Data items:
▽
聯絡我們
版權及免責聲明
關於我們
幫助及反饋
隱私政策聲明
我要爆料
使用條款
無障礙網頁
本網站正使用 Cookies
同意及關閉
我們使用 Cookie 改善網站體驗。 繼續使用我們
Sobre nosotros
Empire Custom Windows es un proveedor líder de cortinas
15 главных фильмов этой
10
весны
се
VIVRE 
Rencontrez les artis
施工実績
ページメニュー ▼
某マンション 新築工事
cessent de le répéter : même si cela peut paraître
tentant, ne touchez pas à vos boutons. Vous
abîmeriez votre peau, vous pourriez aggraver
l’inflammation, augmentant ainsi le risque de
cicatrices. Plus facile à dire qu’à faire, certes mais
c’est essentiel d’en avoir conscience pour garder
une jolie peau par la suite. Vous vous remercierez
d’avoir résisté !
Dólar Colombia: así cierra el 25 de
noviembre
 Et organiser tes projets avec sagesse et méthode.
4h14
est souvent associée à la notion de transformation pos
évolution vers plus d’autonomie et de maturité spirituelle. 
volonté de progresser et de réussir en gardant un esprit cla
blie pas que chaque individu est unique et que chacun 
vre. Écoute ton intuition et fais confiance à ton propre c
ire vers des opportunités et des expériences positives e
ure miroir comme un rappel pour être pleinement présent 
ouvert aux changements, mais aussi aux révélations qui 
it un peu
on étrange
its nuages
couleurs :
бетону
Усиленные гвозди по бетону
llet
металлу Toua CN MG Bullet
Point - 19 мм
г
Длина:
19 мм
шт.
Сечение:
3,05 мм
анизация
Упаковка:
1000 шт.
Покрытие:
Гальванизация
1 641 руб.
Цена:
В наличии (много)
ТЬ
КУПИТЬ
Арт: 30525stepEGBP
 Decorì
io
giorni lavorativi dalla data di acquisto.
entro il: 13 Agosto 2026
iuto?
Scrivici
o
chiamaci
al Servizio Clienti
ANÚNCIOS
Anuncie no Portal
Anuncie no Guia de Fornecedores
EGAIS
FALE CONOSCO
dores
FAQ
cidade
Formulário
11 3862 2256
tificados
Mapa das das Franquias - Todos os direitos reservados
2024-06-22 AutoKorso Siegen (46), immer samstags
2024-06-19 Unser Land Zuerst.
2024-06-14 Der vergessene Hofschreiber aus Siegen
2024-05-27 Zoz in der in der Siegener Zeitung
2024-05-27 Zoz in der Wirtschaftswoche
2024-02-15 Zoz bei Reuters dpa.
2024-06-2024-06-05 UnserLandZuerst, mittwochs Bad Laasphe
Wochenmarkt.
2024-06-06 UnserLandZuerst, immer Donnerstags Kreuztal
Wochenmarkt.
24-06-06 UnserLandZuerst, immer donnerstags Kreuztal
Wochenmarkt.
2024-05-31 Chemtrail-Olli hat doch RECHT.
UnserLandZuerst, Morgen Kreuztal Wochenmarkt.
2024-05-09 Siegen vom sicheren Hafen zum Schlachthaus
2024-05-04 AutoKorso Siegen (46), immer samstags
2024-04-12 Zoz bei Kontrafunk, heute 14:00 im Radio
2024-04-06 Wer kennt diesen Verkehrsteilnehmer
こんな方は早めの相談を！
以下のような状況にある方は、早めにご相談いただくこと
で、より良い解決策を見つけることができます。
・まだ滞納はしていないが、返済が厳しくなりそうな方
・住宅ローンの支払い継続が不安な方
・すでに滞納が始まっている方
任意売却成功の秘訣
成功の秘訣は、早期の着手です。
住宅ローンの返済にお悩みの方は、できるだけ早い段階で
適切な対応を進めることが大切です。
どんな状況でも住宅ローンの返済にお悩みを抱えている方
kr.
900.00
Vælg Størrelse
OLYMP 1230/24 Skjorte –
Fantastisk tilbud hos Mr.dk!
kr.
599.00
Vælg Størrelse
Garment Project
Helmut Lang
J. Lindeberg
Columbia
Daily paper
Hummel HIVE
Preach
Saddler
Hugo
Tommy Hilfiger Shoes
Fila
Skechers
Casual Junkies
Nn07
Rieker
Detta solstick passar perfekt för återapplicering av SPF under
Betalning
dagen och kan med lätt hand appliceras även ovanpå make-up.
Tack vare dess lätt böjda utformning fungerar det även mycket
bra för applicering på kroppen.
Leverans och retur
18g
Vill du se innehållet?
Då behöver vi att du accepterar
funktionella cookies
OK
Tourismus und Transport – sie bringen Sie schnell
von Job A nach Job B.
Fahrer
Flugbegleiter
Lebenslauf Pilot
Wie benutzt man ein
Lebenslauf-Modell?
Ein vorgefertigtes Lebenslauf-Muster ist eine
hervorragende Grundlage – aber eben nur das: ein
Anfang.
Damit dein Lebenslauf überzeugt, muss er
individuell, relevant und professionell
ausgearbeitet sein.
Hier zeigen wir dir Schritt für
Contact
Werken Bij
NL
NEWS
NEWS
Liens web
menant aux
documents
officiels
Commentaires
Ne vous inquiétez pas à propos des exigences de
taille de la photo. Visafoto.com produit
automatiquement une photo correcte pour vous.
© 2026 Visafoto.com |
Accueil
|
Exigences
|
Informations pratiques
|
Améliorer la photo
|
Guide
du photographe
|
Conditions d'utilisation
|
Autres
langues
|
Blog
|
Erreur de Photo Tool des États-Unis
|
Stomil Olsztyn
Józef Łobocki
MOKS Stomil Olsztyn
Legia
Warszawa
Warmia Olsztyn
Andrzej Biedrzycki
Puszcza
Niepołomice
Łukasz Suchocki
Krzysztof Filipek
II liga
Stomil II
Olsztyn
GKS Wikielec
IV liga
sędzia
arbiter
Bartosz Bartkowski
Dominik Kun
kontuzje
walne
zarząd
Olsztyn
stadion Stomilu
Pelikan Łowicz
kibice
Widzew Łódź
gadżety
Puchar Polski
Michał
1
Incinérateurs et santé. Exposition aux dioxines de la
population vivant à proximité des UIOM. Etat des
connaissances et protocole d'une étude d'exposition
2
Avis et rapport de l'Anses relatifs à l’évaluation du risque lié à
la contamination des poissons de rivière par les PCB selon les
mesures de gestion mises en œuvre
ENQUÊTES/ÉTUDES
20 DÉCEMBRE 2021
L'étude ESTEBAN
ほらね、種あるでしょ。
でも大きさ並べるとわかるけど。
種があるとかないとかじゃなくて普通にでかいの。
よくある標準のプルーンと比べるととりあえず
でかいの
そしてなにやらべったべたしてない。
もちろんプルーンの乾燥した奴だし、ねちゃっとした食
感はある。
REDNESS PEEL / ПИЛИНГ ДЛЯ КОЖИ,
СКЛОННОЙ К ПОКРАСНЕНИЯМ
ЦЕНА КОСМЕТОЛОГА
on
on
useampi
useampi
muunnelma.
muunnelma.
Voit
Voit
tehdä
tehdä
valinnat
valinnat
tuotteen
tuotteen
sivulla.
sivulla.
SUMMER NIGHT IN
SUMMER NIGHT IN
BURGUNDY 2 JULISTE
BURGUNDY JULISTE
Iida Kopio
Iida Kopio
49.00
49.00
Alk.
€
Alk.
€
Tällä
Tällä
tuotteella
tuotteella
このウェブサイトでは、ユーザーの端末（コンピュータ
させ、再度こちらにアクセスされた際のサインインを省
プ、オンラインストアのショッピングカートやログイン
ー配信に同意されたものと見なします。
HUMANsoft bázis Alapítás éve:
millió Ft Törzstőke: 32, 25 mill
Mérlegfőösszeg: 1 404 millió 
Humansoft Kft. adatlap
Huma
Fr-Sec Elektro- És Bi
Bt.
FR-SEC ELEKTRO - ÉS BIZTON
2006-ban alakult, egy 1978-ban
△
Restate the records above verbatim, omitting no line.

### Solution
聯絡我們
版權及免責聲明
關於我們
幫助及反饋
隱私政策聲明
我要爆料
使用條款
無障礙網頁
本網站正使用 Cookies
同意及關閉
我們使用 Cookie 改善網站體驗。 繼續使用我們
Sobre nosotros
Empire Custom Windows es un proveedor líder de cortinas
15 главных фильмов этой
10
весны
се
VIVRE 
Rencontrez les artis
施工実績
ページメニュー ▼
某マンション 新築工事
cessent de le répéter : même si cela peut paraître
tentant, ne touchez pas à vos boutons. Vous
abîmeriez votre peau, vous pourriez aggraver
l’inflammation, augmentant ainsi le risque de
cicatrices. Plus facile à dire qu’à faire, certes mais
c’est essentiel d’en avoir conscience pour garder
une jolie peau par la suite. Vous vous remercierez
d’avoir résisté !
Dólar Colombia: así cierra el 25 de
noviembre
 Et organiser tes projets avec sagesse et méthode.
4h14
est souvent associée à la notion de transformation pos
évolution vers plus d’autonomie et de maturité spirituelle. 
volonté de progresser et de réussir en gardant un esprit cla
blie pas que chaque individu est unique et que chacun 
vre. Écoute ton intuition et fais confiance à ton propre c
ire vers des opportunités et des expériences positives e
ure miroir comme un rappel pour être pleinement présent 
ouvert aux changements, mais aussi aux révélations qui 
it un peu
on étrange
its nuages
couleurs :
бетону
Усиленные гвозди по бетону
llet
металлу Toua CN MG Bullet
Point - 19 мм
г
Длина:
19 мм
шт.
Сечение:
3,05 мм
анизация
Упаковка:
1000 шт.
Покрытие:
Гальванизация
1 641 руб.
Цена:
В наличии (много)
ТЬ
КУПИТЬ
Арт: 30525stepEGBP
 Decorì
io
giorni lavorativi dalla data di acquisto.
entro il: 13 Agosto 2026
iuto?
Scrivici
o
chiamaci
al Servizio Clienti
ANÚNCIOS
Anuncie no Portal
Anuncie no Guia de Fornecedores
EGAIS
FALE CONOSCO
dores
FAQ
cidade
Formulário
11 3862 2256
tificados
Mapa das das Franquias - Todos os direitos reservados
2024-06-22 AutoKorso Siegen (46), immer samstags
2024-06-19 Unser Land Zuerst.
2024-06-14 Der vergessene Hofschreiber aus Siegen
2024-05-27 Zoz in der in der Siegener Zeitung
2024-05-27 Zoz in der Wirtschaftswoche
2024-02-15 Zoz bei Reuters dpa.
2024-06-2024-06-05 UnserLandZuerst, mittwochs Bad Laasphe
Wochenmarkt.
2024-06-06 UnserLandZuerst, immer Donnerstags Kreuztal
Wochenmarkt.
24-06-06 UnserLandZuerst, immer donnerstags Kreuztal
Wochenmarkt.
2024-05-31 Chemtrail-Olli hat doch RECHT.
UnserLandZuerst, Morgen Kreuztal Wochenmarkt.
2024-05-09 Siegen vom sicheren Hafen zum Schlachthaus
2024-05-04 AutoKorso Siegen (46), immer samstags
2024-04-12 Zoz bei Kontrafunk, heute 14:00 im Radio
2024-04-06 Wer kennt diesen Verkehrsteilnehmer
こんな方は早めの相談を！
以下のような状況にある方は、早めにご相談いただくこと
で、より良い解決策を見つけることができます。
・まだ滞納はしていないが、返済が厳しくなりそうな方
・住宅ローンの支払い継続が不安な方
・すでに滞納が始まっている方
任意売却成功の秘訣
成功の秘訣は、早期の着手です。
住宅ローンの返済にお悩みの方は、できるだけ早い段階で
適切な対応を進めることが大切です。
どんな状況でも住宅ローンの返済にお悩みを抱えている方
kr.
900.00
Vælg Størrelse
OLYMP 1230/24 Skjorte –
Fantastisk tilbud hos Mr.dk!
kr.
599.00
Vælg Størrelse
Garment Project
Helmut Lang
J. Lindeberg
Columbia
Daily paper
Hummel HIVE
Preach
Saddler
Hugo
Tommy Hilfiger Shoes
Fila
Skechers
Casual Junkies
Nn07
Rieker
Detta solstick passar perfekt för återapplicering av SPF under
Betalning
dagen och kan med lätt hand appliceras även ovanpå make-up.
Tack vare dess lätt böjda utformning fungerar det även mycket
bra för applicering på kroppen.
Leverans och retur
18g
Vill du se innehållet?
Då behöver vi att du accepterar
funktionella cookies
OK
Tourismus und Transport – sie bringen Sie schnell
von Job A nach Job B.
Fahrer
Flugbegleiter
Lebenslauf Pilot
Wie benutzt man ein
Lebenslauf-Modell?
Ein vorgefertigtes Lebenslauf-Muster ist eine
hervorragende Grundlage – aber eben nur das: ein
Anfang.
Damit dein Lebenslauf überzeugt, muss er
individuell, relevant und professionell
ausgearbeitet sein.
Hier zeigen wir dir Schritt für
Contact
Werken Bij
NL
NEWS
NEWS
Liens web
menant aux
documents
officiels
Commentaires
Ne vous inquiétez pas à propos des exigences de
taille de la photo. Visafoto.com produit
automatiquement une photo correcte pour vous.
© 2026 Visafoto.com |
Accueil
|
Exigences
|
Informations pratiques
|
Améliorer la photo
|
Guide
du photographe
|
Conditions d'utilisation
|
Autres
langues
|
Blog
|
Erreur de Photo Tool des États-Unis
|
Stomil Olsztyn
Józef Łobocki
MOKS Stomil Olsztyn
Legia
Warszawa
Warmia Olsztyn
Andrzej Biedrzycki
Puszcza
Niepołomice
Łukasz Suchocki
Krzysztof Filipek
II liga
Stomil II
Olsztyn
GKS Wikielec
IV liga
sędzia
arbiter
Bartosz Bartkowski
Dominik Kun
kontuzje
walne
zarząd
Olsztyn
stadion Stomilu
Pelikan Łowicz
kibice
Widzew Łódź
gadżety
Puchar Polski
Michał
1
Incinérateurs et santé. Exposition aux dioxines de la
population vivant à proximité des UIOM. Etat des
connaissances et protocole d'une étude d'exposition
2
Avis et rapport de l'Anses relatifs à l’évaluation du risque lié à
la contamination des poissons de rivière par les PCB selon les
mesures de gestion mises en œuvre
ENQUÊTES/ÉTUDES
20 DÉCEMBRE 2021
L'étude ESTEBAN
ほらね、種あるでしょ。
でも大きさ並べるとわかるけど。
種があるとかないとかじゃなくて普通にでかいの。
よくある標準のプルーンと比べるととりあえず
でかいの
そしてなにやらべったべたしてない。
もちろんプルーンの乾燥した奴だし、ねちゃっとした食
感はある。
REDNESS PEEL / ПИЛИНГ ДЛЯ КОЖИ,
СКЛОННОЙ К ПОКРАСНЕНИЯМ
ЦЕНА КОСМЕТОЛОГА
on
on
useampi
useampi
muunnelma.
muunnelma.
Voit
Voit
tehdä
tehdä
valinnat
valinnat
tuotteen
tuotteen
sivulla.
sivulla.
SUMMER NIGHT IN
SUMMER NIGHT IN
BURGUNDY 2 JULISTE
BURGUNDY JULISTE
Iida Kopio
Iida Kopio
49.00
49.00
Alk.
€
Alk.
€
Tällä
Tällä
tuotteella
tuotteella
このウェブサイトでは、ユーザーの端末（コンピュータ
させ、再度こちらにアクセスされた際のサインインを省
プ、オンラインストアのショッピングカートやログイン
ー配信に同意されたものと見なします。
HUMANsoft bázis Alapítás éve:
millió Ft Törzstőke: 32, 25 mill
Mérlegfőösszeg: 1 404 millió 
Humansoft Kft. adatlap
Huma
Fr-Sec Elektro- És Bi
Bt.
FR-SEC ELEKTRO - ÉS BIZTON
2006-ban alakult, egy 1978-ban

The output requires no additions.